▶ [WHAT TO WORK ON]: Copy the rows starting at the line that contains "Blackmagic eGPU Pro." and ending at the line that contains "[1116.40 --> 1119.58]", substituting "Thunderbolt 4" for every "Thunderbolt 3" and leaving everything else unchanged.

Dataset entries:

______________________________

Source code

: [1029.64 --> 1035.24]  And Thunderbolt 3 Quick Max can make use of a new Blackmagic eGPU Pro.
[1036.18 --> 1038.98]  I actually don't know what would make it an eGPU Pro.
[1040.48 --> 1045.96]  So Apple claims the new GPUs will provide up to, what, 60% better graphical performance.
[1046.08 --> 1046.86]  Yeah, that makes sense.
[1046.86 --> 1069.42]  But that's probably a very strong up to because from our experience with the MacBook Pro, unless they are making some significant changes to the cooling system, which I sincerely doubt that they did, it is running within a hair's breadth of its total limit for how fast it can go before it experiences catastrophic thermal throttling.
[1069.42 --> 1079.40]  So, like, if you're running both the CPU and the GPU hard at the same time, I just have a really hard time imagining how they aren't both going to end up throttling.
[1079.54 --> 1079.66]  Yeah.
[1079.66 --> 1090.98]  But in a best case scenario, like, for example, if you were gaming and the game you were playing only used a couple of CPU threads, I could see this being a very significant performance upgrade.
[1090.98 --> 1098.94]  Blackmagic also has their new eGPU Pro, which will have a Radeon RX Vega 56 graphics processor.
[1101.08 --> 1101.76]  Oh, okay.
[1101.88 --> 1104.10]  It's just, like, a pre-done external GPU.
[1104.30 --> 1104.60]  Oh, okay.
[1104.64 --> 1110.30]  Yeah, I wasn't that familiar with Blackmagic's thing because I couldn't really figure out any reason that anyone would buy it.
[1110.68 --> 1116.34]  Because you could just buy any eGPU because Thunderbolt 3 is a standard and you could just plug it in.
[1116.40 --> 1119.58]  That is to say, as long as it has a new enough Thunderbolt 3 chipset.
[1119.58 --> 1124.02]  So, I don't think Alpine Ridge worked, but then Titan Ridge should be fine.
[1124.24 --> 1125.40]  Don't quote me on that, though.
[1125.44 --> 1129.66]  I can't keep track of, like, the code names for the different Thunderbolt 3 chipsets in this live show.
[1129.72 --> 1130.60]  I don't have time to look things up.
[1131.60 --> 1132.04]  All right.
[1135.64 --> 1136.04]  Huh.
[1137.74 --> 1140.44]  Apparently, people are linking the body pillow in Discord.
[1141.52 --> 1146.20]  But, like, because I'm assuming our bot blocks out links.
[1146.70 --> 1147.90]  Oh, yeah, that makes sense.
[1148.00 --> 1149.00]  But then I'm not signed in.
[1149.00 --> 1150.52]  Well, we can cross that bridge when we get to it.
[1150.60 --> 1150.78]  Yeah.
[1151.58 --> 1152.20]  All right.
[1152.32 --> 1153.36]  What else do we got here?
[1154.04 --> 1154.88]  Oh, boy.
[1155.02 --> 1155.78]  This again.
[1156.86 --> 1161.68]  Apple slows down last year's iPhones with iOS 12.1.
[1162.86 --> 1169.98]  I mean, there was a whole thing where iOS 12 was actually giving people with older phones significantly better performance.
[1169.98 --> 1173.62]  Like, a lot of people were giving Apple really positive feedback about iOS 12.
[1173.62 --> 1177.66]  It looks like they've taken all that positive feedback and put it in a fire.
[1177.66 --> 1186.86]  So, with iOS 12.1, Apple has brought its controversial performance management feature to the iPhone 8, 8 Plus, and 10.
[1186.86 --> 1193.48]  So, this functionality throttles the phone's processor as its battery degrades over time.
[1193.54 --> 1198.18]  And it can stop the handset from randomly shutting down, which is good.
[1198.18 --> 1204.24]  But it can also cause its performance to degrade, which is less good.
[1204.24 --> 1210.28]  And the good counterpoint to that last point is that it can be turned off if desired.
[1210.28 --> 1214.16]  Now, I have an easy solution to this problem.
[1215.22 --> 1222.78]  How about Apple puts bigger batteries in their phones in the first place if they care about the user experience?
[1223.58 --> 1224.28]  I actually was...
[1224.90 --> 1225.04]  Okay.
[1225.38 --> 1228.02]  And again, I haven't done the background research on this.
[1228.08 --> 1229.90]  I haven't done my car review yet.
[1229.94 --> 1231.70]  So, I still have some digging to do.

______________________________

▶ [ANSWER TO THE PROBLEM]:
: [1029.64 --> 1035.24]  And Thunderbolt 4 Quick Max can make use of a new Blackmagic eGPU Pro.
[1036.18 --> 1038.98]  I actually don't know what would make it an eGPU Pro.
[1040.48 --> 1045.96]  So Apple claims the new GPUs will provide up to, what, 60% better graphical performance.
[1046.08 --> 1046.86]  Yeah, that makes sense.
[1046.86 --> 1069.42]  But that's probably a very strong up to because from our experience with the MacBook Pro, unless they are making some significant changes to the cooling system, which I sincerely doubt that they did, it is running within a hair's breadth of its total limit for how fast it can go before it experiences catastrophic thermal throttling.
[1069.42 --> 1079.40]  So, like, if you're running both the CPU and the GPU hard at the same time, I just have a really hard time imagining how they aren't both going to end up throttling.
[1079.54 --> 1079.66]  Yeah.
[1079.66 --> 1090.98]  But in a best case scenario, like, for example, if you were gaming and the game you were playing only used a couple of CPU threads, I could see this being a very significant performance upgrade.
[1090.98 --> 1098.94]  Blackmagic also has their new eGPU Pro, which will have a Radeon RX Vega 56 graphics processor.
[1101.08 --> 1101.76]  Oh, okay.
[1101.88 --> 1104.10]  It's just, like, a pre-done external GPU.
[1104.30 --> 1104.60]  Oh, okay.
[1104.64 --> 1110.30]  Yeah, I wasn't that familiar with Blackmagic's thing because I couldn't really figure out any reason that anyone would buy it.
[1110.68 --> 1116.34]  Because you could just buy any eGPU because Thunderbolt 4 is a standard and you could just plug it in.
[1116.40 --> 1119.58]  That is to say, as long as it has a new enough Thunderbolt 4 chipset.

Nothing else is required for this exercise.